To ‘look at the patient’ is to see him as an individual: one whose life pattern has influenced his illness and will influence his well-being after he leaves the hospital. To consider ‘what we have to give to him’ is to recognize that the nurse has a role beyond carrying out the physician’s orders whereby in her own right she assumes a responsibility toward setting and meeting goals in restoration of the patient to the highest degree of well-being possible for him to attain and toward planning for his continued well-being after he leaves the hospital. To decide ‘how best that could be done’ is to develop an organization in which each person involved in patient care can develop to her full potential.
The nurse (and the word is used collectively) is the most stable element on the patient’s horizon. The patient may see his doctor (or doctors) once or twice a day. Therapists, laboratory technicians, other paramedical personnel, serve him for limited periods of time. A nurse is always there, twenty-four hours a day, seven days a week.
The nursing team at Methodist Hospital includes the nurse coordinator, head nurse, staff nurses (RNs and LPNs), aides and attendants. At St. Marys two other titles apply: the clinical coordinator and nursing consultant. (A clinical coordinator in medical cardiology and a psychiatric-mental health nursing consultant are functioning at Saint Marys. Their role is that of liaison, resource person and consultant for nurses, medical staff, patients and their families in the two areas.)

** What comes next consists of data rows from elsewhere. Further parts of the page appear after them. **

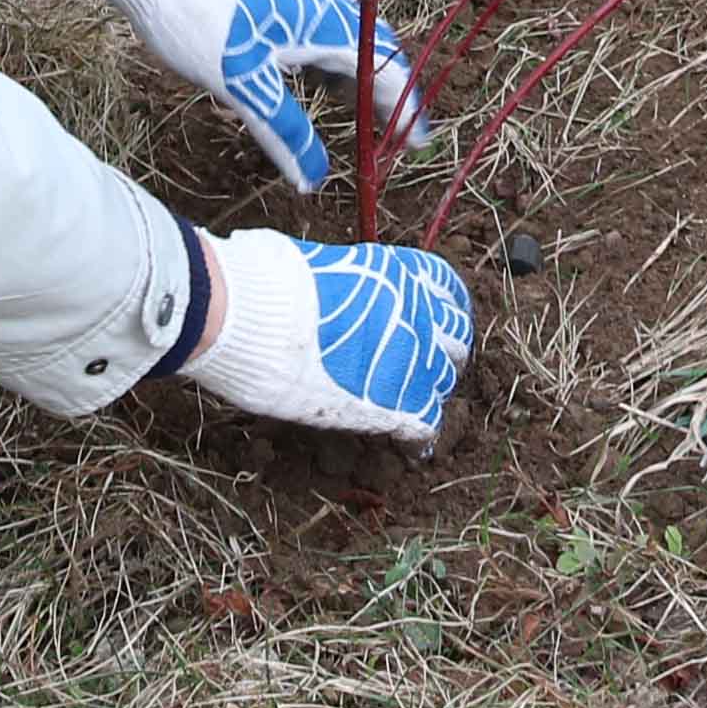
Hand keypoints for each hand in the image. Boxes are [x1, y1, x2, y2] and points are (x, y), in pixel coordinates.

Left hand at [52, 0, 417, 193]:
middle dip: (381, 90)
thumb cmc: (202, 22)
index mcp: (325, 25)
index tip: (416, 140)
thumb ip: (284, 132)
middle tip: (384, 128)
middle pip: (370, 47)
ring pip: (338, 33)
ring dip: (348, 71)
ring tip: (343, 106)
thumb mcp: (245, 87)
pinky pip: (311, 22)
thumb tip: (313, 178)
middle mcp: (317, 2)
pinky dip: (318, 54)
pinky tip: (296, 70)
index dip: (404, 107)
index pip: (385, 68)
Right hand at [184, 227, 473, 444]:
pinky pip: (426, 427)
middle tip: (419, 368)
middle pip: (453, 341)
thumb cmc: (266, 281)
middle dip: (441, 355)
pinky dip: (420, 439)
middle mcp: (417, 312)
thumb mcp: (309, 259)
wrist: (253, 316)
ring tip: (412, 408)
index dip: (441, 311)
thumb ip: (330, 274)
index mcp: (399, 272)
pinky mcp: (396, 405)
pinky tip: (411, 449)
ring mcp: (412, 359)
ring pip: (440, 384)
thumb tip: (302, 273)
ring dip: (428, 395)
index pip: (446, 292)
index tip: (432, 323)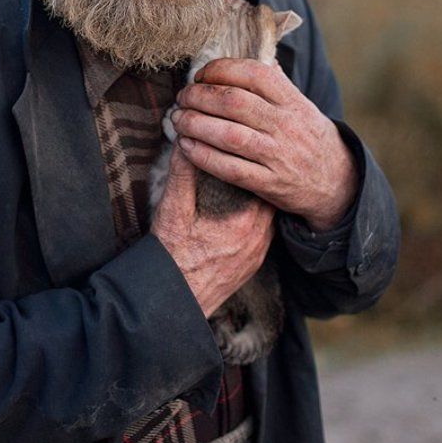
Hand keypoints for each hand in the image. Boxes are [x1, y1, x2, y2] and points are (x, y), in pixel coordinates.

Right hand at [151, 146, 274, 317]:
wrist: (174, 299)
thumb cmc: (172, 254)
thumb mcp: (173, 209)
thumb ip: (182, 175)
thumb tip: (185, 143)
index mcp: (242, 221)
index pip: (260, 180)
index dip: (252, 162)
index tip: (243, 149)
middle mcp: (258, 238)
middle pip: (268, 196)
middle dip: (257, 178)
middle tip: (246, 159)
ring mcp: (258, 253)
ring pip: (269, 216)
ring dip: (258, 198)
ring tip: (245, 180)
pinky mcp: (253, 265)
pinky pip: (264, 233)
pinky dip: (257, 218)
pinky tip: (242, 209)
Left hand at [171, 58, 357, 231]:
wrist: (339, 182)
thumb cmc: (308, 136)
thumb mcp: (300, 104)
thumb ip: (274, 82)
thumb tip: (251, 50)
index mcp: (292, 100)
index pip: (253, 73)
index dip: (220, 70)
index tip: (200, 75)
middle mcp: (286, 124)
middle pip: (234, 102)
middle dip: (199, 96)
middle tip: (182, 97)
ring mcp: (278, 155)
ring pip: (228, 135)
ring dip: (195, 125)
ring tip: (177, 120)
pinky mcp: (270, 183)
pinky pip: (230, 169)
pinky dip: (203, 156)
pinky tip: (185, 147)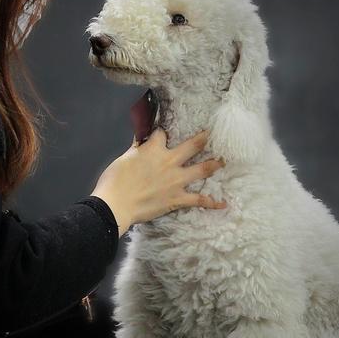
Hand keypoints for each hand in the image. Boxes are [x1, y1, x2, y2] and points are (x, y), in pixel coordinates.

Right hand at [91, 128, 226, 236]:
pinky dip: (212, 202)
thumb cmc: (115, 180)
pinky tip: (223, 203)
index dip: (162, 132)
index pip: (162, 134)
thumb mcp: (124, 158)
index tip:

As head of the nursing team the nurse coordinator assists the head nurse in planning for the total nursing care and shaping it to the particular needs of the patient. She is a resource person for members of the nursing team to assist them to better fulfill their responsibilities and to reach their full potential. She is called on to assist in the planning for the Nursing Service Department and has a voice in its administrative decisions.

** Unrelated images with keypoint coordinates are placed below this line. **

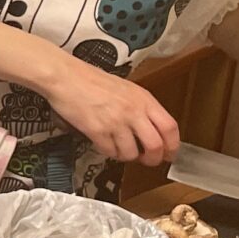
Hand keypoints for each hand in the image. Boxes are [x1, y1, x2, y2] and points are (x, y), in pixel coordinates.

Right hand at [44, 56, 180, 165]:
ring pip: (132, 153)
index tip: (169, 154)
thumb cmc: (92, 80)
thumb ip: (140, 107)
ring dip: (127, 157)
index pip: (170, 127)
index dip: (172, 146)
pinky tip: (105, 144)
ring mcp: (115, 122)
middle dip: (153, 159)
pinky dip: (109, 153)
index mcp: (143, 99)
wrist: (66, 77)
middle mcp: (133, 111)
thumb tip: (150, 130)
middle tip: (148, 160)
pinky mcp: (97, 131)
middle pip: (155, 145)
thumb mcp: (126, 89)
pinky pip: (110, 152)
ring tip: (120, 150)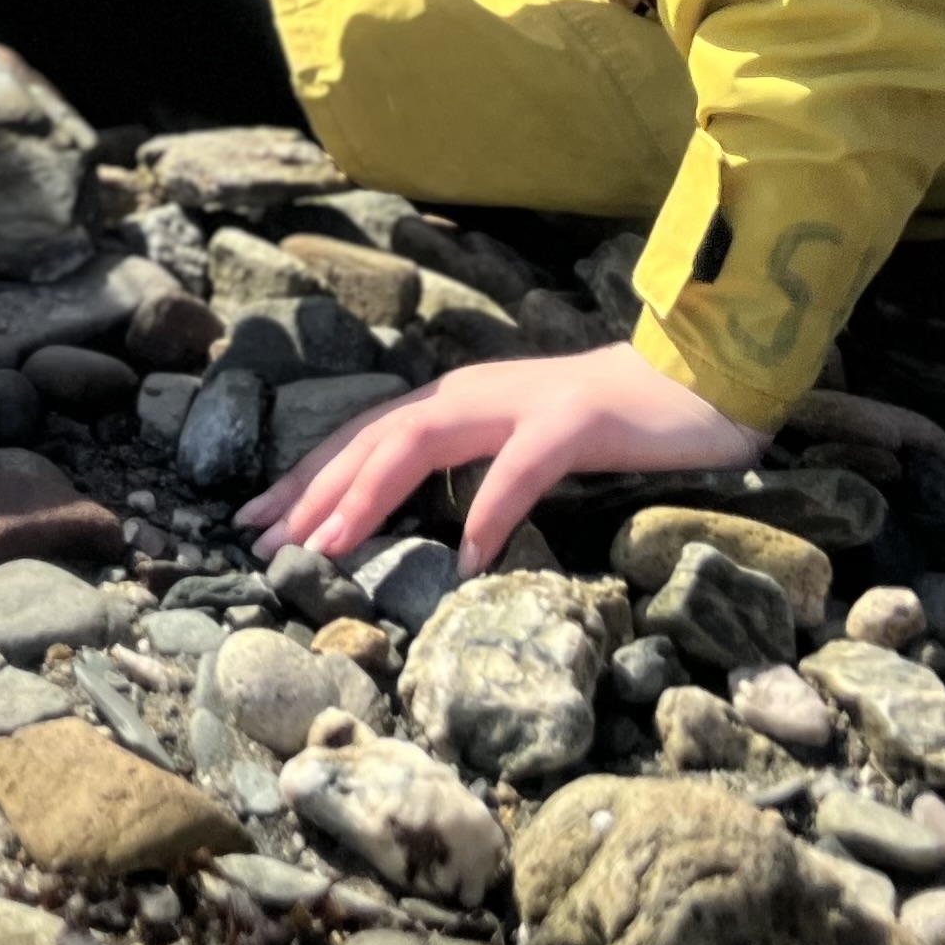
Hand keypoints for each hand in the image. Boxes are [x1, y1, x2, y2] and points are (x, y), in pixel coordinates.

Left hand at [234, 341, 766, 575]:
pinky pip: (518, 469)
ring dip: (367, 493)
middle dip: (311, 489)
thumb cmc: (603, 425)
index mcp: (454, 400)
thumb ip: (465, 467)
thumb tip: (411, 524)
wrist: (692, 384)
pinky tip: (465, 559)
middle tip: (264, 541)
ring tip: (329, 546)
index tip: (252, 522)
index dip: (302, 476)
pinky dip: (486, 511)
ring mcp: (520, 403)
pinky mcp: (573, 422)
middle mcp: (472, 393)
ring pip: (420, 441)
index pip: (359, 436)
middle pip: (371, 437)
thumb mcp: (516, 446)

Another new role title in both hospitals is “Unit Manager.”
Unit managers are non-nursing personnel trained to relieve the professional nurse from duties unrelated to patient care. These include many clerical duties as well as responsibilities for supplies and equipment. Long-term goal of a training program at Methodist, headed by Miss Ruth Bushee, is “to have unit managers 16 hours a day, 7 days a week” in all nursing units.
At both hospitals, classes, workshops, seminars and lectures are continually in progress to help nurses keep abreast of new developments and encourage them by sharing of experience and problems to creatively contribute to improvements in patient care.

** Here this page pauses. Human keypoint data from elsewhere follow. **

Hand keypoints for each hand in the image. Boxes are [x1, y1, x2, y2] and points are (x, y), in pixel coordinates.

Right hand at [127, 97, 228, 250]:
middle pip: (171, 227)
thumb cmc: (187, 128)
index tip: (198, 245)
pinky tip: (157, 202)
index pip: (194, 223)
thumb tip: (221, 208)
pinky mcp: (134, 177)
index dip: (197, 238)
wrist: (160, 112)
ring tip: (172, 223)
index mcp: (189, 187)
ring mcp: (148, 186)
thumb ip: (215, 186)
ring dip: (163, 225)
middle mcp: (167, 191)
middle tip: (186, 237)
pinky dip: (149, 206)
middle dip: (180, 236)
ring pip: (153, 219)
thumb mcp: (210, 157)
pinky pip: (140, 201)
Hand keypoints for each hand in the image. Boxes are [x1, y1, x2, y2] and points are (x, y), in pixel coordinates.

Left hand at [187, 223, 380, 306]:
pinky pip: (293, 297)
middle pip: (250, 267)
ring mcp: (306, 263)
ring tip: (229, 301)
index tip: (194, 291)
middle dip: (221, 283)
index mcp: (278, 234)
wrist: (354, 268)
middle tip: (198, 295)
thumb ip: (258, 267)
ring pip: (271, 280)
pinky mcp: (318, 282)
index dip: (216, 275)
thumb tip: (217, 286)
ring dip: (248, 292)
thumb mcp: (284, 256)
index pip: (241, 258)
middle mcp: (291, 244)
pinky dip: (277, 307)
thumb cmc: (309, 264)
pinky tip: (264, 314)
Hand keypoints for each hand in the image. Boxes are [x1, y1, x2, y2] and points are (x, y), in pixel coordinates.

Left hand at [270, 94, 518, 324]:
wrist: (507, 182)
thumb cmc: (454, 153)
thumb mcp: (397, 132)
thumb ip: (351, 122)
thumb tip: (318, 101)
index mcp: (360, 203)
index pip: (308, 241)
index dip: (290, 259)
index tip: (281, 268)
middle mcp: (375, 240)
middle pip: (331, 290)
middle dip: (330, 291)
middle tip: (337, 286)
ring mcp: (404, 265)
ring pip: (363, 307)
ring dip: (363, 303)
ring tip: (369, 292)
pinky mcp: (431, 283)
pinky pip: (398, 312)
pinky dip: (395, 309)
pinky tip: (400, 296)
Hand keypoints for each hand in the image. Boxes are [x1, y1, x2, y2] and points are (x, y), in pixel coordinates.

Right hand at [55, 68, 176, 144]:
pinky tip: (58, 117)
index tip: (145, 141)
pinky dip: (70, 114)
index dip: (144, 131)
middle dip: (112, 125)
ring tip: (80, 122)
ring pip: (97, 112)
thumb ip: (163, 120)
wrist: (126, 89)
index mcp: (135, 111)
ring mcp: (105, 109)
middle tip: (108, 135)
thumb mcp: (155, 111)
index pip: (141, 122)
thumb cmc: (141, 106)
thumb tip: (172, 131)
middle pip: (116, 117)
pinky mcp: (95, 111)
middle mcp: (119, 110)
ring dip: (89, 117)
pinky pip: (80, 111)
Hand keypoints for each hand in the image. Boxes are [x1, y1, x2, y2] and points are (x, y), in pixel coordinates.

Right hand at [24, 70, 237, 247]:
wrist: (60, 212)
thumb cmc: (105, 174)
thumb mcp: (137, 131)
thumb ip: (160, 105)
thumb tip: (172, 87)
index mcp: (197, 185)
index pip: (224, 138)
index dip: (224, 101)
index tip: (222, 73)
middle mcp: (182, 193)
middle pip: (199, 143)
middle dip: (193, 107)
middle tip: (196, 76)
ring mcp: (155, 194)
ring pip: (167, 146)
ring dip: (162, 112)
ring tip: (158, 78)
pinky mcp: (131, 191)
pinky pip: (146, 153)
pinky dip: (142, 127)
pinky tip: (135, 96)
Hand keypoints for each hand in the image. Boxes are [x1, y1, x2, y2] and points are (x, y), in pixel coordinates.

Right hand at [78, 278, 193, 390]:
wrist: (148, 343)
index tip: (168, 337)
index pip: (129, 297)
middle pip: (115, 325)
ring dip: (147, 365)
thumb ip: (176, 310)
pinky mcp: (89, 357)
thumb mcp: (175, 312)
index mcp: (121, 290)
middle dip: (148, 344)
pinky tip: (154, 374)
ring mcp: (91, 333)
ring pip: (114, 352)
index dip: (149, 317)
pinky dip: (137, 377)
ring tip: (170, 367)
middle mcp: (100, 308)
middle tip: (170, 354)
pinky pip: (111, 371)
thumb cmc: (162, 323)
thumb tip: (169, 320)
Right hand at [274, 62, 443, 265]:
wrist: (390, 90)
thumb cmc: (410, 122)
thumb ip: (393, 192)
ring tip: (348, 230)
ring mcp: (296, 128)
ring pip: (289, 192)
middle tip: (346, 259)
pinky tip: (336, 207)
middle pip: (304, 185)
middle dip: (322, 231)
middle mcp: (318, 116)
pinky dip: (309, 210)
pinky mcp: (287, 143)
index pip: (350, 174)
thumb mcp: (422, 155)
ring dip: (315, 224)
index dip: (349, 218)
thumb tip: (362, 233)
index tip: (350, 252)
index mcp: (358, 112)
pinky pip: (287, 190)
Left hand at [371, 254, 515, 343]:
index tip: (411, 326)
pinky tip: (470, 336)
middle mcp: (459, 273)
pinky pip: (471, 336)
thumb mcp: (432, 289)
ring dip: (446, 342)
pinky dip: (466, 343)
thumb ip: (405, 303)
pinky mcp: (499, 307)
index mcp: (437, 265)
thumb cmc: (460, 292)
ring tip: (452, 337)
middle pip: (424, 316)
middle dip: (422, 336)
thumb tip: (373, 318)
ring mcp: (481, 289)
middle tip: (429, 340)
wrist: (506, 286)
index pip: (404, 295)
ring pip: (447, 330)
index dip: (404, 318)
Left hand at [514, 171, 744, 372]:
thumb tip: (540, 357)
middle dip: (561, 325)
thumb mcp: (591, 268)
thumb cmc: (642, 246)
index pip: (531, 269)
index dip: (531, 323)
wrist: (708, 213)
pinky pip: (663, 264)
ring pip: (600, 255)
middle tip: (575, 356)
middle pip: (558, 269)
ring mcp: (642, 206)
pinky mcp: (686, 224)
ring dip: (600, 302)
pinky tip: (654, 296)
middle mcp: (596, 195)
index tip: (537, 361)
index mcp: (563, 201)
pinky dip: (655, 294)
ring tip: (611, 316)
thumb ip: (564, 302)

Who gains from these endeavors: the hospitals, where shortage of nurses demanded better utilization of staff; the nurses who are given greater opportunity to utilize their special skills, and most of all the patient who is ‘cared for’ and ‘cared about’.
“It’s much more than just giving a nurse a new title,” states Mrs. Kulas.
It is, in fact, a fundamental change in nursing service whose full impact will most certainly be an important factor in the hospital of tomorrow.